Fruits Basket: 1st Season – Anime Preview
Synopsis: Tohru Honda thought her life was headed for misfortune when a family tragedy left her living in a tent. When her small home is discovered by the mysterious Soma clan, she suddenly finds herself living with Yuki, Kyo, and Shigure Soma. But she quickly learns their family has a bizarre secret of their own: when hugged by the opposite sex, they turn into the animals of the Zodiac!(Official Crunchyroll Synopsis)
1st Episode Review (Warning: Minor Spoilers to Follow):
I’ll be honest. I’ve never been a fan of most classic Shoujo. I never took to Fruits Basket or Ouran High School Host Club, two series that most Shoujo fans passionately declare as their entryway into anime fandom or their first anime obsession.
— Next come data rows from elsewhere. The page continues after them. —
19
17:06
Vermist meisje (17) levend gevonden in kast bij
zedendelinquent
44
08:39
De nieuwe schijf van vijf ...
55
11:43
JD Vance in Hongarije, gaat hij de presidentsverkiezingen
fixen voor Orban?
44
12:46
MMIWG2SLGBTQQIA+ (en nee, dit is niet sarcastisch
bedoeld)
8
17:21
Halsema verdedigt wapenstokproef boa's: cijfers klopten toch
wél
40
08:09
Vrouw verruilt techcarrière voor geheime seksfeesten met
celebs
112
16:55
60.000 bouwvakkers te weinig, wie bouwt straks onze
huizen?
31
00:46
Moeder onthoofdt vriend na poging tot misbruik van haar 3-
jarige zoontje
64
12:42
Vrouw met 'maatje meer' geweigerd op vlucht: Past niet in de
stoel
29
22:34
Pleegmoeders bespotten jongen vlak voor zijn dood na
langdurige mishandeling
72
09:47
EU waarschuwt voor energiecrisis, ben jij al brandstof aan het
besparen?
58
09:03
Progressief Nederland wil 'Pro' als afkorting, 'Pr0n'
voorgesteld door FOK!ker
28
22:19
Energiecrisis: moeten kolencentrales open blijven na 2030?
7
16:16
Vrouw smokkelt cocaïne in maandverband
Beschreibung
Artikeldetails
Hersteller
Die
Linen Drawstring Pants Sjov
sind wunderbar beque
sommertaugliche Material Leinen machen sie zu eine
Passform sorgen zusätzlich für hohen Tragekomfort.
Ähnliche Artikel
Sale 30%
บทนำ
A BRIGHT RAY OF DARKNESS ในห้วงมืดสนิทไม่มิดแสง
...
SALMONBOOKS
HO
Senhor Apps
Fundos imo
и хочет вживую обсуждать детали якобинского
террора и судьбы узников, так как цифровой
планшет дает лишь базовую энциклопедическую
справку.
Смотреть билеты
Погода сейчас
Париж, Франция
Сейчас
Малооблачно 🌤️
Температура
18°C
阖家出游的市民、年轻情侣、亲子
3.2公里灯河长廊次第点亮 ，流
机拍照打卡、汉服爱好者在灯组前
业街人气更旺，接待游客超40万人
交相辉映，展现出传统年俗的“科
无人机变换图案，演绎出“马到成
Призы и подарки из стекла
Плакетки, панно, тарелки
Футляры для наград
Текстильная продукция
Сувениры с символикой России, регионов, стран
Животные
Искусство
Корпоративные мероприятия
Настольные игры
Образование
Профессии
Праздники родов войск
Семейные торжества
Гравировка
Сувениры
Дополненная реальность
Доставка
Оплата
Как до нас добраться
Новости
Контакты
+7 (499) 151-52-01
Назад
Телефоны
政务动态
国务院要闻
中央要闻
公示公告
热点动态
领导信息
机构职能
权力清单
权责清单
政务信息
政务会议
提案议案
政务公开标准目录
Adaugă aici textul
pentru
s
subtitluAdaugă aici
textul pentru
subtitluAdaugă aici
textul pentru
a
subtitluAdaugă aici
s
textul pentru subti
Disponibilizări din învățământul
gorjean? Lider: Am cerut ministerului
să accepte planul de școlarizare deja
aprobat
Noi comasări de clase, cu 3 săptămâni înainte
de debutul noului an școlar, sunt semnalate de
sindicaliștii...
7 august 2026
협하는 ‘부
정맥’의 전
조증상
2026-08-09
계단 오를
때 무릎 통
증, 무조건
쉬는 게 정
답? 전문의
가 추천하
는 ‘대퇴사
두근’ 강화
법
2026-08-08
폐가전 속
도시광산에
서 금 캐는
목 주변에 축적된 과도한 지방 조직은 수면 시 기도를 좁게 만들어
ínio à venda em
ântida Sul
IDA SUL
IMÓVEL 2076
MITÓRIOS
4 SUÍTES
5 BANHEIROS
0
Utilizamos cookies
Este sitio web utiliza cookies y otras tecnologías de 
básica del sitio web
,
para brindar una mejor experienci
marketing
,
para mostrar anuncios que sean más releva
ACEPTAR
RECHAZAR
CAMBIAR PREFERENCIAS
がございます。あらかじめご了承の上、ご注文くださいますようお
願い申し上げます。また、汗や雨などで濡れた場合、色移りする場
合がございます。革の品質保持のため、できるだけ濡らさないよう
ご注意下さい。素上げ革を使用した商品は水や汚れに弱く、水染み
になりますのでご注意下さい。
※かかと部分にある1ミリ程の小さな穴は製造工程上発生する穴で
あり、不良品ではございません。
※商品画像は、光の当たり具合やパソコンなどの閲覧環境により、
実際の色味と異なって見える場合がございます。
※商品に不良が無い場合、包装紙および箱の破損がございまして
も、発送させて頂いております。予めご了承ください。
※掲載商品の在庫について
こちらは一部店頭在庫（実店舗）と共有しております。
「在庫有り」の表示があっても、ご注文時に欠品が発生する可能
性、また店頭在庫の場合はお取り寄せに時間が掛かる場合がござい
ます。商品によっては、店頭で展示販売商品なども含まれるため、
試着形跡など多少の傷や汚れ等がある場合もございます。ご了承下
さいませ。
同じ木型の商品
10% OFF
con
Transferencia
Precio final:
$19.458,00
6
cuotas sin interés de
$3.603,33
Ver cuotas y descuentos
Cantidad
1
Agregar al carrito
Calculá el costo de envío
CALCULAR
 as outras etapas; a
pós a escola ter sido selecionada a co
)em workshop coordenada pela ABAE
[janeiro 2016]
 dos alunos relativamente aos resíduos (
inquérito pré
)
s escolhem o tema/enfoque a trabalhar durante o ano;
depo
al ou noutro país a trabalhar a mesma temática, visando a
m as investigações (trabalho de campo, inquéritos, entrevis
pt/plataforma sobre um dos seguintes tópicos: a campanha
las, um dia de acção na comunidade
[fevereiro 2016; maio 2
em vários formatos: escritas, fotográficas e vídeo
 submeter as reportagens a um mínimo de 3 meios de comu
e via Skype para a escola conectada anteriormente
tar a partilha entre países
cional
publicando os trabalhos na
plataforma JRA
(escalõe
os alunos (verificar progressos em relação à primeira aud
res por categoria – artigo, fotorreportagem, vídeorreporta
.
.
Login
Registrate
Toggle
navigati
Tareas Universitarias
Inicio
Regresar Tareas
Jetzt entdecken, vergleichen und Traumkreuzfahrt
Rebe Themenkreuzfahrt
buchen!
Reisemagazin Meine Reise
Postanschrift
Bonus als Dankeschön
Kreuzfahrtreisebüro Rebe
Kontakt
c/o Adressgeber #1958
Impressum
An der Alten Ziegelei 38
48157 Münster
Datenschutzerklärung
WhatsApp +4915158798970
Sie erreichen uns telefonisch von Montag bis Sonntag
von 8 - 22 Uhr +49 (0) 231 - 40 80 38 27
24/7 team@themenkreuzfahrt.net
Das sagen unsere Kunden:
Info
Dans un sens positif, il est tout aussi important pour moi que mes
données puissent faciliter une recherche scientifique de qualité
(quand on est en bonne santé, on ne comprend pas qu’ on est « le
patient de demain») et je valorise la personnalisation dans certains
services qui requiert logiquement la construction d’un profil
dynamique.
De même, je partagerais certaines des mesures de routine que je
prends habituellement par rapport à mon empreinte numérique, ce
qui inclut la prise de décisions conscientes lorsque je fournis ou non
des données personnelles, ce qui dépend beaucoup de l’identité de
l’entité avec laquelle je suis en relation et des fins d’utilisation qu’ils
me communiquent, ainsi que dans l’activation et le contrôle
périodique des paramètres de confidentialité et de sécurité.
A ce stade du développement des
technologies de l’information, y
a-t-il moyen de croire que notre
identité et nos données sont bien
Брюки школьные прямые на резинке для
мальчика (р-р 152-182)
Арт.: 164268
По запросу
So this review isn’t for those hoping to see a nostalgic fan gush about this new adaptation. However, I will admit that, for someone who was never won over before, this new take on such a well loved series does add charm by updating the visual look and character designs to mesh more with modern anime aesthetics. The storytelling feels tighter, tuned up to move at a faster and more engaging pace, doling out information alongside plot instead of dumping both out in clunky blocks. Both these aforementioned factors should work to grab the attention of the average viewer, with the addendum that said viewer is either into or at the very least open to reverse harem Shoujo stories and tropes.
But the truth is this new adaptation isn’t reinventing the series. What’s changed borders on simple directorial decisions, rather than truly elevating the material. If you didn’t take to Fruits Basket before there’s very little chance this will completely shift your interest back the other way. The pacing feels tight, the art more appealing (to me anyway), but it’s still the same story underneath. Die-hard fans should be excited about that, seeing as this run’s goal is to adapt all of the manga across a handful of seasons, easily extending past the 26 episode length of the original anime run.
And there’s also the fact that Fruits Basket does show its age as a classic series, presenting a heroine and tropes that viewers may have already seen in maybe one too many series. Yes, our heroine is a tragic, orphaned and homeless young girl but ever so cheerful and likeable who then, by random circumstances, ends up rooming not only with a house full of attractive men, but THE PRINCE of her high school. This isn’t a mark against the show but more a heads up for anyone who may have tired of the cliches presented. Fruits Baskets, thus returns, for ardent fans to experience a hopefully more comprehensive adaptation of the original manga, and for new/younger Shoujo fans to be able to experience a classic with more updated and appealing visuals. For anyone else, it likely remains a pass in the season line up.